‘Polluter class’ facing more tax increases

Nov. 12, 2012

By Katy Grimes

Now that Gov. Jerry Brown’s wishes have all come true with the passage of Proposition 30 and hefty tax increases, taxpayers and business owners are hoping that he has a heart and puts an end to the upcoming cap and trade auction.

However, hoping for change hasn’t worked out very well for the state’s business class.

A state agency most Californians have never heard of is about to impose a sizeable carbon tax on the state’s “polluter class.”

The California Air Resources Board, made up of unelected state officials and career bureaucrats, has been busy imposing costly regulations on California businesses.

The agency is able to do this thanks to the state Legislature.

When the Legislature passed AB 32, California’s Global Warming Solutions Act of 2006, a new era of government control and expansion was ushered in. CARB was given the authority to create strict new environmental controls over every aspect of  business and commerce within the state as well as the lives of California residents.

As a result of AB 32, CARB was given the authority to create a regulation to reduce passenger car greenhouse gas emissions. But it didn’t stop there.

CARB recently developed and now enforces strict diesel regulations on truckers. Most of California’s trucking companies, businesses which have shipping departments, and independent truck drivers were forced to purchase expensive new trucks at a minimum cost of $50,000 to $60,000 extra.

These diesel regulations are now being enforced with the help of the California Highway Patrol. I recently contacted the CHP to ask what its level of enforcement was for CARB, but none of my phone calls was returned.

Cap and trade

While the rest of the country was shelving cap and trade programs and backing off of selling carbon allowances to businesses because of the drastic national economic downturn, CARB forged ahead stubbornly and recklessly.

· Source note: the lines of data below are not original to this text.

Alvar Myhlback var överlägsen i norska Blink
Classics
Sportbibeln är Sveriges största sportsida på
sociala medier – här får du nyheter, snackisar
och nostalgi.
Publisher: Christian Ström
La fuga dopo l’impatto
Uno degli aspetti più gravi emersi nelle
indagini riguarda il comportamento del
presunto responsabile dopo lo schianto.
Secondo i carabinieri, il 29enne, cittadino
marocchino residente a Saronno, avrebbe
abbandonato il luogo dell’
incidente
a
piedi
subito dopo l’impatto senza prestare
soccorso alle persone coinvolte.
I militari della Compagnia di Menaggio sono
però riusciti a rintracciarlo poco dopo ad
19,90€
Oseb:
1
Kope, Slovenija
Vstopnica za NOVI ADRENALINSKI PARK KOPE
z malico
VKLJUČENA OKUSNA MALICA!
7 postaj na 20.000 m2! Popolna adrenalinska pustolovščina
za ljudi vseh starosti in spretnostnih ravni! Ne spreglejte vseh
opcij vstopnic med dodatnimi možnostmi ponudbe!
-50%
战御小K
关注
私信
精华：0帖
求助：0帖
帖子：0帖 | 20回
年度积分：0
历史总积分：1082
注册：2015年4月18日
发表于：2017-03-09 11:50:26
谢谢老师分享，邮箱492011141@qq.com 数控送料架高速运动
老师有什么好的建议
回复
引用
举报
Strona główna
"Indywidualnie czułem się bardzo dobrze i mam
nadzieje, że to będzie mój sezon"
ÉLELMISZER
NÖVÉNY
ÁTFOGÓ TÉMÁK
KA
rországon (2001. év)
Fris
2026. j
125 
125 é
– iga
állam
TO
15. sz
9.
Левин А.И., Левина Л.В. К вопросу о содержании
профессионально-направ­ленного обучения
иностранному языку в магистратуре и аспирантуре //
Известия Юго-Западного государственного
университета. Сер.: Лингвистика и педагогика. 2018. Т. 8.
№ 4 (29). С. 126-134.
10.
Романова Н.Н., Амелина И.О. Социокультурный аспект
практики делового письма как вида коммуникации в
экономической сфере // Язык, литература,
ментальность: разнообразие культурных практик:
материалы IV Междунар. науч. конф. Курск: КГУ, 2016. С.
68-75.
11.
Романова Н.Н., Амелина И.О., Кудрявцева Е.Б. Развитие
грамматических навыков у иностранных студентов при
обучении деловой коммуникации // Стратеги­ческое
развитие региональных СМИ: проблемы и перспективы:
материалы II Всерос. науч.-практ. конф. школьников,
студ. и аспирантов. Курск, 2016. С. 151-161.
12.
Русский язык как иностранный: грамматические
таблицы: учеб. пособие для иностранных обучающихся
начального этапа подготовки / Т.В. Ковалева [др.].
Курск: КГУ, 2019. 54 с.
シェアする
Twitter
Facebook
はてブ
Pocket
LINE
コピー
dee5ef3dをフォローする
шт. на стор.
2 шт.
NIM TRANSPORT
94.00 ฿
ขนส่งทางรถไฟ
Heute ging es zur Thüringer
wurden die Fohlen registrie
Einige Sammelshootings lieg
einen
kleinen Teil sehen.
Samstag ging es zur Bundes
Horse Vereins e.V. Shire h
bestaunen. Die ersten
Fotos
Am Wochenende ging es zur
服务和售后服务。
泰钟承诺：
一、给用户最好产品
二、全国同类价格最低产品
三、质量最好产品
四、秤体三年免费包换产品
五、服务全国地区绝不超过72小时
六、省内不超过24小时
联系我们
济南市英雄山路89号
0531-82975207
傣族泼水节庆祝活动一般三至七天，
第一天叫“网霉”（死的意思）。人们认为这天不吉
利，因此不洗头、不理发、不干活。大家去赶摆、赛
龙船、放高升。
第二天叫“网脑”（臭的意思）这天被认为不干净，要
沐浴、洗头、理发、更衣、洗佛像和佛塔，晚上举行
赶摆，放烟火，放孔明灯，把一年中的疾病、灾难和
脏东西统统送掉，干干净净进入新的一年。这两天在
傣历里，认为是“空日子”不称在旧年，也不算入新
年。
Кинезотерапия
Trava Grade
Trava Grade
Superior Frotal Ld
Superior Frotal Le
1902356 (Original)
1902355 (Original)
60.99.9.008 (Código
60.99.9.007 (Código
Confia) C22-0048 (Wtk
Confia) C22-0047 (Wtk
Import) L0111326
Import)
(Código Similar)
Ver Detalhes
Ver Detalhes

If the governor allows CARB to continue with cap and trade, California businesses will be forced to purchase carbon credits from the air resources agency in order to keep doing business in California.

When all is said and done, cap and trade is an environmental tax on business. Even the Legislative Analyst’s Office reported that cap and trade is not needed to lower greenhouse gas emissions in California, if that is the true goal of AB 32.

Despite pleas from California’s diverse business and industry sector to postpone the auction indefinitely, CARB appears to be determined to conduct the first auction on Wednesday.

CARB will hold auctions “to allow market participants to acquire allowances directly from ARB,” the CARB website says.

One business owner I recently talked with about the carbon auction is fearful. He knows that he is considered one of the “polluter class” of businesses, but said that he wants to tell Brown, “Get your boot off of my neck. I can’t breathe.”

More rumors

Rumors are still flying around that Brown may announce that the CARB cap and trade auction is postponed or off. There are several business groups that have talked seriously about suing CARB to force a halt to the auction, but nothing has been filed yet.

The Legislative Analyst’s Office explained in a letter to the Legislature that an allowance auction is not needed to meet the mandate of AB 32, and said that cap and trade regulation will greatly increase production costs for businesses forced to comply with CARB’s regulations.

AB 32 authorizes the governor to delay cap and trade for one year during a period of poor economic conditions. After Nov. 6’s passage of a $7 billion tax increase on Californians making $250,000 or more annually, a new statewide sales tax increase, a $1 billion tax increase on out-of-state businesses doing business in California, double-digit unemployment, and 4 million chronically unemployed Californians, economic conditions are already poor.